En voulant protéger la planète, le protocole de Kyoto a établi des règles qui encouragent la destruction des forêts et l'émission de millions de tonnes de gaz à effet de serre.

En voulant protéger la planète, le protocole de Kyoto a établi des règles qui encouragent la destruction des forêts et l'émission de millions de tonnes de gaz à effet de serre.

Les gouvernements de la planète en sont aujourd'hui conscients. Mais ils refusent de changer les règles du jeu.

Kyoto raconte des mensonges. Ce n'est pas George W. Bush qui le dit. C'est le coordonnateur international de la campagne pour les forêts de Greenpeace, Christoph Thies.

Le problème de M. Thies en est un d'arithmétique. Et il commence dans les tourbières de l'Indonésie recouvertes de palmiers.

Un hectare d'une telle plantation vous fournira de 3 à 6 tonnes d'huile de palme par année.

Prenez cette huile, transformez-la en biodiesel et envoyez-la en Europe pour faire rouler la voiture d'un Français ou d'un Allemand. Vous réduirez sa consommation de pétrole, l'empêchant d'émettre de 9 à 18 tonnes de CO2 dans l'atmosphère.

Sauf qu'en dégradant la tourbière sous les palmiers, vous aurez déjà libéré de 50 à 100 tonnes de CO2 par hectare.

En comptant le carburant qu'il faut pour transporter l'huile de palme et fabriquer les pesticides qui font pousser les palmiers, Wetlands International calcule que, dans le meilleur des scénarios, l'utilisation du biocarburant émettra trois fois plus de gaz à effet de serre que si l'Européen avait brûlé du bon vieux diesel. Dans le pire des cas, ce sera 10 fois pire.

Mais il y a plus absurde aux yeux de M. Thies. Car la France a signé le protocole de Kyoto et s'est engagée à réduire ses émissions de gaz à effet de serre. Elle s'y attelle donc.

Elle inscrit d'abord les tonnes économisées par le diesel qui n'a pas été brûlé: de 9 à 18 tonnes environ. Puis elle inscrit les gaz dégagés par l'utilisation du biodiesel: zéro.
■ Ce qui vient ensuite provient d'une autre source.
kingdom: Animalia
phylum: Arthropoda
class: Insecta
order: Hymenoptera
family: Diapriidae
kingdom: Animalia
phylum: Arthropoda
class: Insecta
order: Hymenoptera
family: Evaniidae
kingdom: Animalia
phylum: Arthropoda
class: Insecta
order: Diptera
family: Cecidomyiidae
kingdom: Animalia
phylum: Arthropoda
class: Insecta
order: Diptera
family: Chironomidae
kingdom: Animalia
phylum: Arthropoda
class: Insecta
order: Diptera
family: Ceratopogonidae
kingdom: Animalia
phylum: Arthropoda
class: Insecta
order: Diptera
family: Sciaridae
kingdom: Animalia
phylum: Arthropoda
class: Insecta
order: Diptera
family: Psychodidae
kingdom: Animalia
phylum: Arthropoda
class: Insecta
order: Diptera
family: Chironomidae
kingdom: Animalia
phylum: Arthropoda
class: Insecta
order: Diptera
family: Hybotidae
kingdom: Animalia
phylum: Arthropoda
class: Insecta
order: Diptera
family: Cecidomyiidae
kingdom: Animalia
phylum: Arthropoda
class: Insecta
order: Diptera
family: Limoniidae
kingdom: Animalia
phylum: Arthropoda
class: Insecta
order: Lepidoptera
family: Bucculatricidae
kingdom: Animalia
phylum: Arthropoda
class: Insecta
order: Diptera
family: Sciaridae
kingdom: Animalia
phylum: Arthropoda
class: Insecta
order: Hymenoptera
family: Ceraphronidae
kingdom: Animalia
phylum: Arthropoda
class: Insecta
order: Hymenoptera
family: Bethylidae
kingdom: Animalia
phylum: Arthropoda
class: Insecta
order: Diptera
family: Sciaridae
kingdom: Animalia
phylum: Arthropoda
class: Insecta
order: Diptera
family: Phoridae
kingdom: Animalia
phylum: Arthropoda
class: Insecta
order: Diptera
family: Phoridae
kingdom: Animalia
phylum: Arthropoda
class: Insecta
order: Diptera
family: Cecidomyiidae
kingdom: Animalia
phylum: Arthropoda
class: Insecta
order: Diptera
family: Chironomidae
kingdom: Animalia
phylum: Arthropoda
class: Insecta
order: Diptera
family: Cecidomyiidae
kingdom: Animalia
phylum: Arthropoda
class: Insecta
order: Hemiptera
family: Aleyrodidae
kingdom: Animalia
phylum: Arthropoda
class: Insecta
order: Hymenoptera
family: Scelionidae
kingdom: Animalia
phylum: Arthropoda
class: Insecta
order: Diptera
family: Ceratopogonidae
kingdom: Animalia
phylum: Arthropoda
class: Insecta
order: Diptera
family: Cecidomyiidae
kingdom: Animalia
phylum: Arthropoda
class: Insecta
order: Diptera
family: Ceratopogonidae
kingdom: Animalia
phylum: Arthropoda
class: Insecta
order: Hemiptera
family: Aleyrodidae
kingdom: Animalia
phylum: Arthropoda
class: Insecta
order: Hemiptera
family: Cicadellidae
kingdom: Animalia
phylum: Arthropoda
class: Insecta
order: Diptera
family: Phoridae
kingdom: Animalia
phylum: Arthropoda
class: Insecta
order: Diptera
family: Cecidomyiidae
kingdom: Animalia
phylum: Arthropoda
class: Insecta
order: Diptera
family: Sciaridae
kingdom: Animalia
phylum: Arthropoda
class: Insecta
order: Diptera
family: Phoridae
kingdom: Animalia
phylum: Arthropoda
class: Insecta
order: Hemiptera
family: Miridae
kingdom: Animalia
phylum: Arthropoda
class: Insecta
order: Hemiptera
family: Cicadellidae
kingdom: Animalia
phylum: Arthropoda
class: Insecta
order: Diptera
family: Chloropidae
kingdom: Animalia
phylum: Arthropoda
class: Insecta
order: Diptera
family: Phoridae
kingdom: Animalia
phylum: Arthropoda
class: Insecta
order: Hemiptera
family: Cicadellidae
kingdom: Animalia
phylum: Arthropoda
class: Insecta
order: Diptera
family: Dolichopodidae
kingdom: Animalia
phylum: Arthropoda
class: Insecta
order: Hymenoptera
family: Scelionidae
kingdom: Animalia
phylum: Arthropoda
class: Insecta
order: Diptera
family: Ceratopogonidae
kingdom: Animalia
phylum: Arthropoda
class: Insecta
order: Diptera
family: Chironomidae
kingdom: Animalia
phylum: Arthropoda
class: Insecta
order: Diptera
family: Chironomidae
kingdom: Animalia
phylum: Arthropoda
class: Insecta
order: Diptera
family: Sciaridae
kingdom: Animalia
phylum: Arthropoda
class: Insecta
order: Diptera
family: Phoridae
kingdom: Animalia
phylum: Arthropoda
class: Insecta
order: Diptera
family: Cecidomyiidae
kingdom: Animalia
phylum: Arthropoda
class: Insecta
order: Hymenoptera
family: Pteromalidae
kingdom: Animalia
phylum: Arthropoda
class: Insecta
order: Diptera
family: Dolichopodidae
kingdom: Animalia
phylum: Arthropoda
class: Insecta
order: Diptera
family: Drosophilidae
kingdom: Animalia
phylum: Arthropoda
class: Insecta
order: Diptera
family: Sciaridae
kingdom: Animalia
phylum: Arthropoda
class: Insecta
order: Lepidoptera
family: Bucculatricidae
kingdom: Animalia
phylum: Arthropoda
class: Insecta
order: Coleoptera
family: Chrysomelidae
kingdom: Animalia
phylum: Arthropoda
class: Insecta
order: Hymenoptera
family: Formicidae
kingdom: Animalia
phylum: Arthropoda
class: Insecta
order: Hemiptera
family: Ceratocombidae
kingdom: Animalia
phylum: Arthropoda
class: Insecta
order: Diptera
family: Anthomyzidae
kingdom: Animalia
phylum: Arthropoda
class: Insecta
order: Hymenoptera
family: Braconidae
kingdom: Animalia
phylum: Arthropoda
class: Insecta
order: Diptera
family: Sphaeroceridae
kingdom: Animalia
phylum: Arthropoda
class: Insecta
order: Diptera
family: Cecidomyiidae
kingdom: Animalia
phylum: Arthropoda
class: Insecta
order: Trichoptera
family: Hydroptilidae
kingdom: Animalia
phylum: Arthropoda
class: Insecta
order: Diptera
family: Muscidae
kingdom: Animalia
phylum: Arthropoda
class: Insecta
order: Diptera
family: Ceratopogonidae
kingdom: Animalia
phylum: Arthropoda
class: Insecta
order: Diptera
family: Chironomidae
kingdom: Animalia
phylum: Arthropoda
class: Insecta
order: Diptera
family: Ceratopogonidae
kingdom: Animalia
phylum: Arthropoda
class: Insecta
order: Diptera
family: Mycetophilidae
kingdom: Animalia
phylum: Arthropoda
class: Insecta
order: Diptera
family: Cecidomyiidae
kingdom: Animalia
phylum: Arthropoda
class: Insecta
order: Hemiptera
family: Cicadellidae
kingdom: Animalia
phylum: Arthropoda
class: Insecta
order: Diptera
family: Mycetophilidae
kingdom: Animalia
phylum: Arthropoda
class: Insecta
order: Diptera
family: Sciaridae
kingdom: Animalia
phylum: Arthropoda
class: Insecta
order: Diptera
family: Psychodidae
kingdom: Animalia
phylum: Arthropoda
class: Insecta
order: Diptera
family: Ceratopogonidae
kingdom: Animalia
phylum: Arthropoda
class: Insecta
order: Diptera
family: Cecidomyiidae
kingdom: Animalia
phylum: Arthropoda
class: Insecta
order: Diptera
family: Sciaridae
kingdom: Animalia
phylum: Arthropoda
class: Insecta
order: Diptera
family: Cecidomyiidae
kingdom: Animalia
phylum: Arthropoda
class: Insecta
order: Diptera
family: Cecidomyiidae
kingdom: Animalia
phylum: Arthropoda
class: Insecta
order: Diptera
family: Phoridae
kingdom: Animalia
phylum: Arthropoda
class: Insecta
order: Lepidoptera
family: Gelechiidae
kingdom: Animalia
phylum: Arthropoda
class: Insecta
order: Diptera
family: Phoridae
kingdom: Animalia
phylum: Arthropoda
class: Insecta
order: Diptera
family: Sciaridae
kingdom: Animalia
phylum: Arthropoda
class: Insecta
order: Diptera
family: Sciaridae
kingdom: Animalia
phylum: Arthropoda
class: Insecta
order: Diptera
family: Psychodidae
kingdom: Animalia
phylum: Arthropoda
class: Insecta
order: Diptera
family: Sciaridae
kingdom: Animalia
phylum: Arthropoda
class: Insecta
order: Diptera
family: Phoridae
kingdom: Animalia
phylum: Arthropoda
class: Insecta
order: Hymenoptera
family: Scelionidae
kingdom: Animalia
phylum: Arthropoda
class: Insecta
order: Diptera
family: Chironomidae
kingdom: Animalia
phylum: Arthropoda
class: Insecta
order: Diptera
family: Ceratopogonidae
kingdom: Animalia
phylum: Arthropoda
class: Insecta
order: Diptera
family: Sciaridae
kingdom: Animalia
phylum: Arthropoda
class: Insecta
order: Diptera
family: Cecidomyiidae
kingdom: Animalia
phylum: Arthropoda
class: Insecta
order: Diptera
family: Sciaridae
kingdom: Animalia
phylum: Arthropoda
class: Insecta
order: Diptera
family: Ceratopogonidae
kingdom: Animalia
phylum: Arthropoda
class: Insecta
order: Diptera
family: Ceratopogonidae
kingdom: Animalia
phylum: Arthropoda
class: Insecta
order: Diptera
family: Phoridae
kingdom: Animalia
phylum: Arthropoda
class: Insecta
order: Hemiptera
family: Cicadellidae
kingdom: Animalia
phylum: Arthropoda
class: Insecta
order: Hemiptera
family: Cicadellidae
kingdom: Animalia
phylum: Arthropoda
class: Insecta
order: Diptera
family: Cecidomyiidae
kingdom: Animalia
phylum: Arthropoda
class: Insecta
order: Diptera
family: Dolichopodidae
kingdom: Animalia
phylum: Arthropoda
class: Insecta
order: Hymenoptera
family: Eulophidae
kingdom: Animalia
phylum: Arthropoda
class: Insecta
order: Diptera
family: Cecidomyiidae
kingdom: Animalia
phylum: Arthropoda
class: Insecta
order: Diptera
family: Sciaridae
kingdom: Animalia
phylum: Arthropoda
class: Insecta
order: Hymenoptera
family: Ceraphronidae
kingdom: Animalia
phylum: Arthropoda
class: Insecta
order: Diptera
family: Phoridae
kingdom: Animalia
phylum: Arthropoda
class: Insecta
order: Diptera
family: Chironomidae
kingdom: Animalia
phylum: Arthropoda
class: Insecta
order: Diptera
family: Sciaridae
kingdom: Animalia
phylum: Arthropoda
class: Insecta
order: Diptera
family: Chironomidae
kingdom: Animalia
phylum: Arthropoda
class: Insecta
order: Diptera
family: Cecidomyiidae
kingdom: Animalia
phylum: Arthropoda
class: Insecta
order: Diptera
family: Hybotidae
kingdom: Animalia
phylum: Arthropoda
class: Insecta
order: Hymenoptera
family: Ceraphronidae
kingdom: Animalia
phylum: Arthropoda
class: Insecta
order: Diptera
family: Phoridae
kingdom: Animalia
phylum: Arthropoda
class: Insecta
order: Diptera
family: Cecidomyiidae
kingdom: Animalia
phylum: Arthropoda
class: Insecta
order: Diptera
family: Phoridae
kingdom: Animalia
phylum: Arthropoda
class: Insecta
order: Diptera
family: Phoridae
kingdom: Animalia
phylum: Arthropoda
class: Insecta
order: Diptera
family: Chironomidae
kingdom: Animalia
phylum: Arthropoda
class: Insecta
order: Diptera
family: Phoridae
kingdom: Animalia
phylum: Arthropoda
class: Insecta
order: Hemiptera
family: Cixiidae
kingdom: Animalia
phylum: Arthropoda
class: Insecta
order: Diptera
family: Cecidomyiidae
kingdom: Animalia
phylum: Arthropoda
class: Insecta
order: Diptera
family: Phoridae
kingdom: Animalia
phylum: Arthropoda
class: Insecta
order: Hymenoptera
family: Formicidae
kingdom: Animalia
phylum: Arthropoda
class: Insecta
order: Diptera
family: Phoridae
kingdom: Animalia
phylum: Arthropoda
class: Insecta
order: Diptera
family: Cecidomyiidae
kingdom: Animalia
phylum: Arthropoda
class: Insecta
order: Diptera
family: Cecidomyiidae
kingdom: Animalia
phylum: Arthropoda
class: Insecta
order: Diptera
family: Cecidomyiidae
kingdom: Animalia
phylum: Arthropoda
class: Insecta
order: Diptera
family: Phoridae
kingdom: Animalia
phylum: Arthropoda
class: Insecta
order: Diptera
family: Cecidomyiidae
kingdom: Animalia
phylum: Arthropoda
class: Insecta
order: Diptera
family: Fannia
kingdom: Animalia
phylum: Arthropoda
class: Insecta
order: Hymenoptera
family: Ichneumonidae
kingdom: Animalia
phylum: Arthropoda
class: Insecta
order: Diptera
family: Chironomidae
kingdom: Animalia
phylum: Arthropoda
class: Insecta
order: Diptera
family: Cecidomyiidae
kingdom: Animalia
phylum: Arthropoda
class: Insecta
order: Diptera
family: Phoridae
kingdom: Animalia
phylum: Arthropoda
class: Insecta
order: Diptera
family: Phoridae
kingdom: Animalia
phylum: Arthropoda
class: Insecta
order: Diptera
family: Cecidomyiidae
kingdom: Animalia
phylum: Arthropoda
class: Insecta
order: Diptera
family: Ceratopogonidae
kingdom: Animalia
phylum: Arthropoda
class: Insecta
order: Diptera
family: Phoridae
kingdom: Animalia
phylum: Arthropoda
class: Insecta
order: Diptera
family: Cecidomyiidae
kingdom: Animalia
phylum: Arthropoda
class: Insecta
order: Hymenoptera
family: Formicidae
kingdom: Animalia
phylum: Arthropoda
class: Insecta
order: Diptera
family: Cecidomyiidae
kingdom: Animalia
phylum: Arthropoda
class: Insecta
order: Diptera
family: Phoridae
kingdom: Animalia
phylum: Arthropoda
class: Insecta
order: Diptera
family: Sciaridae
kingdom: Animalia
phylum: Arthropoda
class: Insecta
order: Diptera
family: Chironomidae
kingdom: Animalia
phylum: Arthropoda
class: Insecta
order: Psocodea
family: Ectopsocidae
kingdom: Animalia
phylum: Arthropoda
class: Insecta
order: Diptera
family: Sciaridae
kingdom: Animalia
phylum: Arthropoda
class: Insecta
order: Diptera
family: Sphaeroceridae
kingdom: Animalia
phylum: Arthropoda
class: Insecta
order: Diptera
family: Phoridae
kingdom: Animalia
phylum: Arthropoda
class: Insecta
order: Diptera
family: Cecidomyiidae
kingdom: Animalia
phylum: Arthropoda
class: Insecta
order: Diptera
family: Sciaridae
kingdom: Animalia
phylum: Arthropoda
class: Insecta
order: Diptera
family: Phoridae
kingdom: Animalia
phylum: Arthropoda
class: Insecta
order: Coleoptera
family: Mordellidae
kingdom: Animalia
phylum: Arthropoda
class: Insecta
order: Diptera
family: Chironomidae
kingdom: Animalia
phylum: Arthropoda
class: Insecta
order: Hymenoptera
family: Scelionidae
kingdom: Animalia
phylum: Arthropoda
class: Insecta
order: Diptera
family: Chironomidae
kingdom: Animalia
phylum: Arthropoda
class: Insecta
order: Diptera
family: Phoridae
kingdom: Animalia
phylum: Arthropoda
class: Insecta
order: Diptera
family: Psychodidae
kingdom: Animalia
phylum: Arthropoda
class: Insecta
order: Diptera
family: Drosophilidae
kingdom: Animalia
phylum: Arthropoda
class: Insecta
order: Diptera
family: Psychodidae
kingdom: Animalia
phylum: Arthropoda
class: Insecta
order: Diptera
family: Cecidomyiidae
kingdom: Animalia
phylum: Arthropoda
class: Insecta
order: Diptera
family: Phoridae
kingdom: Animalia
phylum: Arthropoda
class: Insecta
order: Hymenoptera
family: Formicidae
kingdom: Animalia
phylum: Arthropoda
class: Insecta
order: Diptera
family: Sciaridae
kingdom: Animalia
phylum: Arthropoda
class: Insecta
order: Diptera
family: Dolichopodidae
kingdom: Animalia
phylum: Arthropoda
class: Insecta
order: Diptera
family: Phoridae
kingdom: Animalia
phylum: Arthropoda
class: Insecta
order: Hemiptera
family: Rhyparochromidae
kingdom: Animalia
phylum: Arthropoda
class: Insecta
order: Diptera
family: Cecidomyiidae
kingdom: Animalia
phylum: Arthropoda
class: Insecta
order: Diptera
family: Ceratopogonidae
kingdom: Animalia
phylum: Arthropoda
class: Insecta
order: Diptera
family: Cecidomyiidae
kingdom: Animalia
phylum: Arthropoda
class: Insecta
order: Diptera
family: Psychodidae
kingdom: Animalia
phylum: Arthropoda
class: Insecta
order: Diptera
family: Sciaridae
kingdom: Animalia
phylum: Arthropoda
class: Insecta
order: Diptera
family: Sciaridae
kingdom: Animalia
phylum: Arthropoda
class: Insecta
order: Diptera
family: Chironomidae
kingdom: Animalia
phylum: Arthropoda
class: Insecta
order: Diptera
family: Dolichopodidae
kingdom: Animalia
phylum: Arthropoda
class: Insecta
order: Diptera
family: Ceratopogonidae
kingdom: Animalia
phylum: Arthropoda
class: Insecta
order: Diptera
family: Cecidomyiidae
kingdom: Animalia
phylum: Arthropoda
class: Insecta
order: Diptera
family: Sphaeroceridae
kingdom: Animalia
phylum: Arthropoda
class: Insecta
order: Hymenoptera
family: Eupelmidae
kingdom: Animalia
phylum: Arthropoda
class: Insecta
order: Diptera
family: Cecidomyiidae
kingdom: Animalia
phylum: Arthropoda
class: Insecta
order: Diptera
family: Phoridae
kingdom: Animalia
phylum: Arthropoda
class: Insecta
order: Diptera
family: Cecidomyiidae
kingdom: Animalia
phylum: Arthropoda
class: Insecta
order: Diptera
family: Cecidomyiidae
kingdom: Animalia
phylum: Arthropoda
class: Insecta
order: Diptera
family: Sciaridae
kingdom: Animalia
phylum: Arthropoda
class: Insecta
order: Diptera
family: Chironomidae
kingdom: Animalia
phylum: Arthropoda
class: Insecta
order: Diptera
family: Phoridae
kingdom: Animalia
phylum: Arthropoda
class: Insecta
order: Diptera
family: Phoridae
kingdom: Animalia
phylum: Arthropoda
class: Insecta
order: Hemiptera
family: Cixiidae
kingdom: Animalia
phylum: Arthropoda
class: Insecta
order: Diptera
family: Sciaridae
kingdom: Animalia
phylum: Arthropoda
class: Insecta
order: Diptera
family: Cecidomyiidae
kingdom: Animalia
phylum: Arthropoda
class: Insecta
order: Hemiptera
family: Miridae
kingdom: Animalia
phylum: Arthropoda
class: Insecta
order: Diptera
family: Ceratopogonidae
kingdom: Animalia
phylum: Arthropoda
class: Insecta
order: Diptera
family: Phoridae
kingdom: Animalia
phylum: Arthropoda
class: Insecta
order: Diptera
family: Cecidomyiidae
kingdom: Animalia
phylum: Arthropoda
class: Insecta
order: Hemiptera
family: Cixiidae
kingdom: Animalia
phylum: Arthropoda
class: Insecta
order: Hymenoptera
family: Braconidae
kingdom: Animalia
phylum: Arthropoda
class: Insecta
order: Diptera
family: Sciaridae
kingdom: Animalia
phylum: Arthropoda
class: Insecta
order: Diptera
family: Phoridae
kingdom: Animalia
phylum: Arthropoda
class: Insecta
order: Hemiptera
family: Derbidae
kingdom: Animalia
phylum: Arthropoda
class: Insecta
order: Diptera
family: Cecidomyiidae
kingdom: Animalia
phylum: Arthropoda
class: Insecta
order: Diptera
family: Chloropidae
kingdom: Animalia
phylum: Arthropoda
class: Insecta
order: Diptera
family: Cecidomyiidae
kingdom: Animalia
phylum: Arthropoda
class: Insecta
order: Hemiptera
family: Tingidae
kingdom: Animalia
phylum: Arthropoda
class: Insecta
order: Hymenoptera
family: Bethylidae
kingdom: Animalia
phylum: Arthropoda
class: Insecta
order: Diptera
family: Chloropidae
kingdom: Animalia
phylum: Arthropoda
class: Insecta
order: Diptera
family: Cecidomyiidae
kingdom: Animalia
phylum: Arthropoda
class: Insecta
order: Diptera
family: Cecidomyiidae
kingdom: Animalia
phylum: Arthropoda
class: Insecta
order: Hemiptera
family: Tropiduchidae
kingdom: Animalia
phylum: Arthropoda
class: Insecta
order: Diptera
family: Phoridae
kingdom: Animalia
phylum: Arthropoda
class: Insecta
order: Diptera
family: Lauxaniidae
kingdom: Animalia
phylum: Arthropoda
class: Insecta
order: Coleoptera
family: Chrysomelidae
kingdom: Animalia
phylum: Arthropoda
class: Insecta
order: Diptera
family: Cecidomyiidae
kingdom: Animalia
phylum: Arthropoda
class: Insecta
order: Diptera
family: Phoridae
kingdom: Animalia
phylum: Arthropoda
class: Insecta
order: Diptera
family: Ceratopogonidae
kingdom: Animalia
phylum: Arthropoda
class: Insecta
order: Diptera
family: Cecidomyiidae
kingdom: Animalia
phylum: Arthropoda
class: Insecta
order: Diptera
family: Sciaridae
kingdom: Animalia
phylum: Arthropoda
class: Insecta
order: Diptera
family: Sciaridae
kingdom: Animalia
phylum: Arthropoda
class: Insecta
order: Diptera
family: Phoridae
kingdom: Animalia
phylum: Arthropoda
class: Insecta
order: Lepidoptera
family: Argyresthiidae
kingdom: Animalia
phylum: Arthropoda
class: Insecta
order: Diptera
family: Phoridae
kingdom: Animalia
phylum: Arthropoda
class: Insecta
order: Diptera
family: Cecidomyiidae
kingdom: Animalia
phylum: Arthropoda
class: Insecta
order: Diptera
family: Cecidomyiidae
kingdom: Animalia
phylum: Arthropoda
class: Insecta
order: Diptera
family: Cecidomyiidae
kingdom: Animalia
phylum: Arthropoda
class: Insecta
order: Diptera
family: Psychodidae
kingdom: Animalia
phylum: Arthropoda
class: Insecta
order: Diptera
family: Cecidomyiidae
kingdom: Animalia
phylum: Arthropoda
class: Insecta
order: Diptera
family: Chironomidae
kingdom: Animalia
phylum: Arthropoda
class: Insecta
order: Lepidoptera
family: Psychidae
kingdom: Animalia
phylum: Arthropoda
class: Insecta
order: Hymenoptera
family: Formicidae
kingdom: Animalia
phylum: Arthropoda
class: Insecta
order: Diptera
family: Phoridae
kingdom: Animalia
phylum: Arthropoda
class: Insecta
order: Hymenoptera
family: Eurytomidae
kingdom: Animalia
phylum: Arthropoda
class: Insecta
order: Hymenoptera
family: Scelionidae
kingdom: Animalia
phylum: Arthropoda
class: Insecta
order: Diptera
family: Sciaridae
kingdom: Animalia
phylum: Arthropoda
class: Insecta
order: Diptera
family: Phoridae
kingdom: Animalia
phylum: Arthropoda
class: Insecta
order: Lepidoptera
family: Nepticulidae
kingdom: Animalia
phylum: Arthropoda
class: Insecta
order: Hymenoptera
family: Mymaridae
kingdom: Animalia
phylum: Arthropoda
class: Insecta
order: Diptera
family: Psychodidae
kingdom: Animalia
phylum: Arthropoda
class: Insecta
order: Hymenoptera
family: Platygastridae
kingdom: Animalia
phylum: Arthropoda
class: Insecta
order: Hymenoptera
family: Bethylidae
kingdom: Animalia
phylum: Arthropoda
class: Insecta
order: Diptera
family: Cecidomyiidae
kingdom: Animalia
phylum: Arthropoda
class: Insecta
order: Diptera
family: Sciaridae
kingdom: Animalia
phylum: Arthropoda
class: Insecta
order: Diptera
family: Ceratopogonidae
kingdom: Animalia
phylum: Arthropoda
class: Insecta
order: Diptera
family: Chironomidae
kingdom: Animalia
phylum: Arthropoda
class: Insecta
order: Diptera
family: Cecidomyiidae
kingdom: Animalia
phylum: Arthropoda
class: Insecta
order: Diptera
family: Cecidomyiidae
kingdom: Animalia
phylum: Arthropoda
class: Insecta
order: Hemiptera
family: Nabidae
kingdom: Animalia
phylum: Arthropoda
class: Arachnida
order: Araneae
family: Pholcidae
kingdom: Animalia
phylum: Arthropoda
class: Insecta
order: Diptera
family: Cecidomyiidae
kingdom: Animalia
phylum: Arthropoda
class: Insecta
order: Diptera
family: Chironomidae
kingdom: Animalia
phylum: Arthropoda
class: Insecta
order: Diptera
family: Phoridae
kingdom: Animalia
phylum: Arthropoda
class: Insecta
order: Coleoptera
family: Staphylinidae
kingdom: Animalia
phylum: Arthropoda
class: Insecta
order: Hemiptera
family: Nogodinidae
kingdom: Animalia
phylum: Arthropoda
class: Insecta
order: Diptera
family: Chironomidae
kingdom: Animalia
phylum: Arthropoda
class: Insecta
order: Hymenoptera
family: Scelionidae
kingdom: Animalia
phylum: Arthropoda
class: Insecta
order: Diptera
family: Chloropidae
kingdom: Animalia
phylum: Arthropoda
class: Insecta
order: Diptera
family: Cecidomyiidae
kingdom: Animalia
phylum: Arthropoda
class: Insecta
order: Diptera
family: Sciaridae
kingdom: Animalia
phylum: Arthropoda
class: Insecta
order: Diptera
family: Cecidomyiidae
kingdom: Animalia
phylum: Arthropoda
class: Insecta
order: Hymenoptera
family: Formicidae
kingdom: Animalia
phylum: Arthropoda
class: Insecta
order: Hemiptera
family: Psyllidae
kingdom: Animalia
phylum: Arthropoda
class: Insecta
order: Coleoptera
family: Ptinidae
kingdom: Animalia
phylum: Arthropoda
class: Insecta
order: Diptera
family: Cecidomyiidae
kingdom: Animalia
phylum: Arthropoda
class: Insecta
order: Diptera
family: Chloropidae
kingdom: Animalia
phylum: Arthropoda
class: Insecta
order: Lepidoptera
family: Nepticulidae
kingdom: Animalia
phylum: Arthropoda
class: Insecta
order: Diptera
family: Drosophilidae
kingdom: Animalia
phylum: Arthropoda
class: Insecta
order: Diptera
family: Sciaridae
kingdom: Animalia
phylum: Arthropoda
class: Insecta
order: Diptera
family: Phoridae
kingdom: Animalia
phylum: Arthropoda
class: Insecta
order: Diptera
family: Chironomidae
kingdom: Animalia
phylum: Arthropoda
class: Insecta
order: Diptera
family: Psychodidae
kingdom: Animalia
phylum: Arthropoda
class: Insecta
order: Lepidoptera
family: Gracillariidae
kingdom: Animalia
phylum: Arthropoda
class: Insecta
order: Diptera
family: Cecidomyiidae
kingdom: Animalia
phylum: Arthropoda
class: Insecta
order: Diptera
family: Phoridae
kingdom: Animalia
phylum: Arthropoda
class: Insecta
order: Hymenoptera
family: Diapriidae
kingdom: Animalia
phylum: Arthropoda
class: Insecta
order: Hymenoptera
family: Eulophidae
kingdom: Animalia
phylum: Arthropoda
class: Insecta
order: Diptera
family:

Zéro? Oui. Car selon le protocole de Kyoto, les biocarburants n'émettent pas de gaz à effet de serre.

Pour M. Thies, voilà une «incitation complètement perverse». Parce que la situation a amené tout un système de subventions qui favorise l'importation d'huile de palme en Europe.

Depuis, certains pays comme les Pays-Bas et le Royaume-Uni ont resserré leurs règles sur les biocarburants. L'Union européenne en est aussi à revoir sa politique.

Mais le protocole de Kyoto considère toujours les émissions comme nulles.

En décembre dernier, à Bali, les pays du monde entier se sont réunis pour discuter de la suite à donner au protocole de Kyoto, qui se termine en 2012.

La Presse Affaires y a rencontré John Hay, porte-parole de la Convention-cadre des Nations unies sur les changements climatiques. Il a admis l'ironie de la situation.

«Ça n'a pas été discuté en 1997 lors de l'élaboration du protocole de Kyoto. Ce n'était pas un enjeu», a-t-il expliqué.

Faudrait-il changer Kyoto maintenant que le problème est documenté? «Le protocole ne sera pas rouvert pour inclure des mécanismes complètement nouveaux concernant seulement les biocarburants», a-t-il répondu.

La question est-elle discutée à Bali pour l'entente qui prendra la relève du protocole de Kyoto en 2012?

«Les biocarburants ne sont pas un très grand enjeu des négociations», a admis M. Hay.

Pour Marcel Silvius, spécialiste de l'écologie tropicale pour Wetlands International, c'est inacceptable.

«Les gouvernements sont en train de mentir à leurs propres citoyens. Ils sont en train de les berner. Et c'est la pire chose qu'un gouvernement puisse faire. Ils profitent d'un système pour mettre de l'ordre dans leurs livres. Pas pour mettre de l'ordre dans le monde.»